Dingle was stabbed multiple times in May 2010 along a heavily traveled road on Hilo’s bayfront. Onlookers subdued the suspect until police arrived. The stabbing happened on the 17th birthday of one of the couple’s three sons.
Dingle’s husband, Steve, was charged with second-degree murder and is scheduled to go on trial in February.
The killing became the tipping point that prompted Bautista and the other women to form Ating Bahay.
"How could we as a community continue to stay on the sidelines and not do anything?" she said. "I just felt like something had to be done."
WITHIN DAYS, the group organized a Hilo rally in honor of Dingle that drew more than 200 people. At Christmas, a Filipino-style celebration was held to emphasize positive outlets for families as a way to prevent violence. In February, the women conducted a community forum to generate further discussion on intimate-partner violence.
Bautista said this week’s invitation-only conference is designed to develop domestic violence prevention strategies within the Filipino community and to engage and empower its members to become more active in solving the problem.
"We’re not going to rely on the system," she said.
According to the data from the state’s Domestic Violence Fatality Review team, 98 deaths — 54 men, 44 women — occurred as a result of domestic violence from 2000 through 2009. Among the 54 men, the vast majority, or 47, were abusers who were killed, often by their abused partner, or committed suicide, the review team said. Among the 44 women, only six were abusive; 30 were abuse victims.
The ethnicity data covered only 51 deaths through 2007 because information from cases in the remaining two years still must be added to the database, a team spokeswoman said. Of those 51, 16 were Filipino.
The tendency of Filipinos to be over-represented in domestic violence homicides is not unique to Hawaii.
In a February 2010 study by the Asian & Pacific Islander Institute on Domestic Violence, the San Francisco-based organization found that Filipinos represented the largest ethnic group among victims in 160 cases it analyzed nationally based on newspaper clippings. The 160 cases from 2000 through 2005 involved 280 victims from Asian and Pacific islander families. Filipinos totaled 57 of the 280 fatalities, or 20 percent. American Indians represented the next largest group, at 16 percent.
From a statistical perspective, the number of Filipino fatalities in Hawaii is small enough that one should not draw any generalizations about what causes the over-representation, according to Neil Websdale, a Northern Arizona University criminal justice professor and director of the National Domestic Violence Fatality Review Initiative.
Nor should anyone conclude that Filipinos, because of their culture, are predisposed to resorting to violence, he added.
"It’s not the culture itself," Websdale said.
If one were to analyze the individual fatalities, particularly among immigrants, Websdale said he suspects some killers likely had difficulty coping in their new community, felt emotionally isolated and silently suffered from acute shame and frustration for not being able to live up to societal expectations of being an adequate husband, father, provider and the like.

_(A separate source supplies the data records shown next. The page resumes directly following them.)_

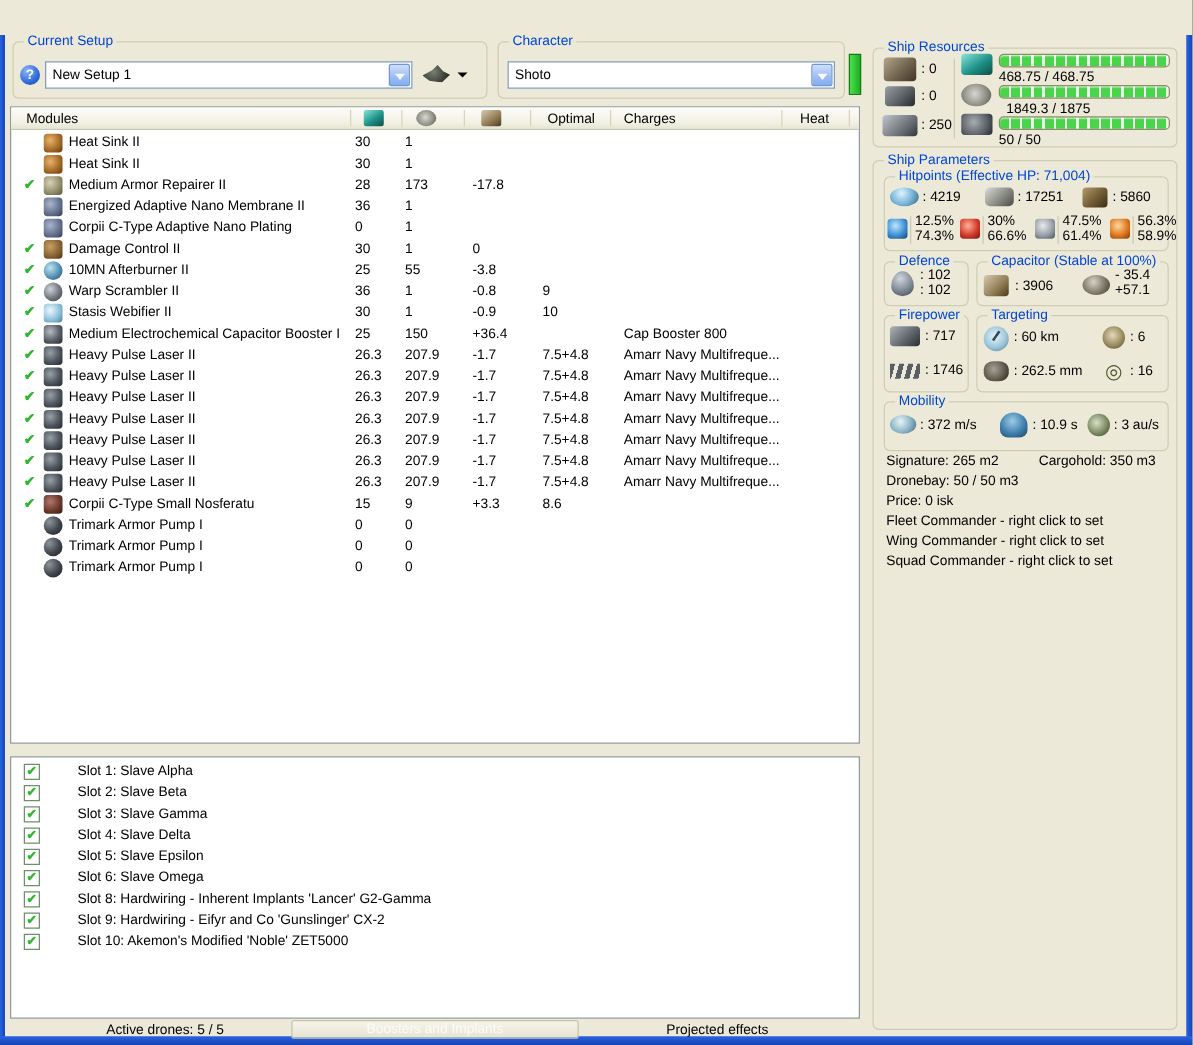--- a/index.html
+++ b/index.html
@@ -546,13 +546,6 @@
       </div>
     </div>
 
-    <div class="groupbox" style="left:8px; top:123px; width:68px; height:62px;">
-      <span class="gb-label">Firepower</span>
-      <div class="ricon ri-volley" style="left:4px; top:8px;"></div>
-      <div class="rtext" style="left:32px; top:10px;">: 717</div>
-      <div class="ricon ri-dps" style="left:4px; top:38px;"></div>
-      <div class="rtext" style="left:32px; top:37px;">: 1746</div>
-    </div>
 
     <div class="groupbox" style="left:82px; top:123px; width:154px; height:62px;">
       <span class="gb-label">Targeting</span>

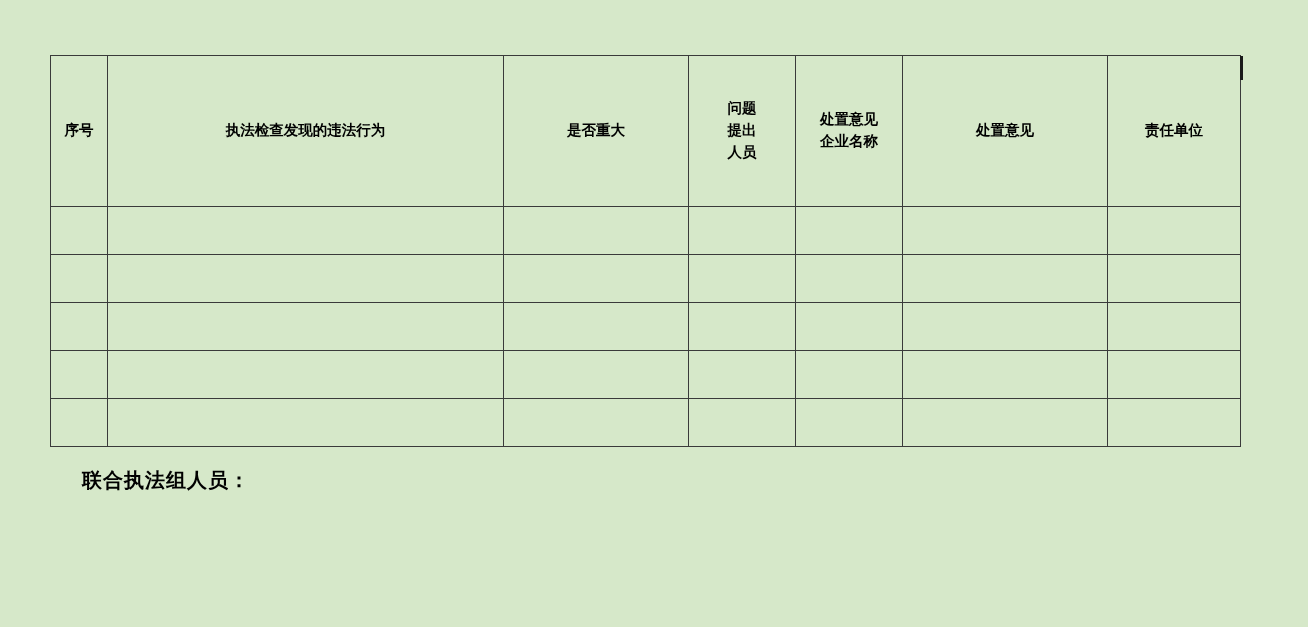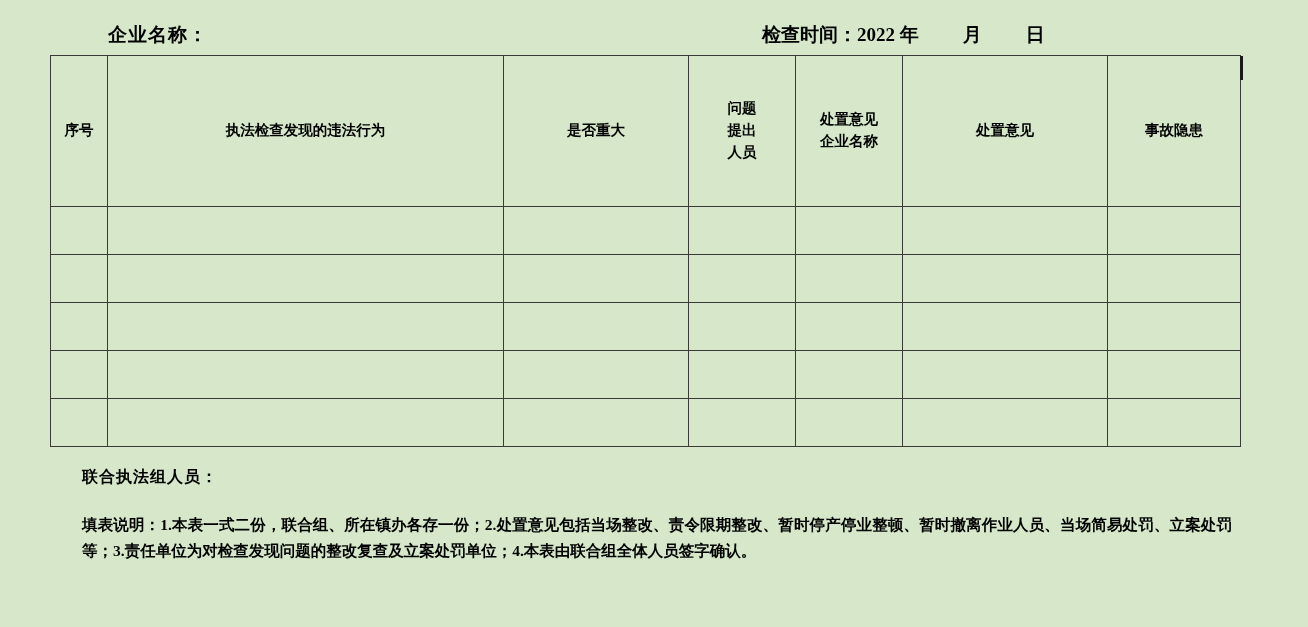--- a/index.html
+++ b/index.html
@@ -122,12 +122,6 @@
 
 <div class="page">
 
-  <div class="header-row">
-    <div class="company-label">企业名称：</div>
-    <div class="inspect-time">
-      <span>检查时间：</span><span class="yr">2022</span>&nbsp;<span>年</span><span class="gap-md"></span><span>月</span><span class="gap-md"></span><span>日</span>
-    </div>
-  </div>
 
   <table class="main">
     <colgroup>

"When they fail to live up to this, it hits them very, very hard," Websdale said, and many abusers, unable to articulate their frustrations, deal with the shame by resorting to violence.
The rate of men killing women throughout Hawaii has more than doubled since 2004, when it was 0.63 per 100,000 population, according to the Violence Policy study.
The education foundation’s analysis focused only on incidents of a man killing a woman and noted that 11 such cases were recorded in Hawaii in 2009. The report was released to mark the beginning of October’s Domestic Violence Awareness Month.
Joe Bloom, who has two decades of experience in the domestic violence treatment field, recalled that 2009 was notable in Hawaii for having a cluster of fatalities in a relatively short time.
"My hope (was) that the year was an enigma for DV deaths," Bloom said. "My fear is that relationship violence at all levels, then as now, continues to suffer from a severe case of apathy and indifference. We have a long way to go."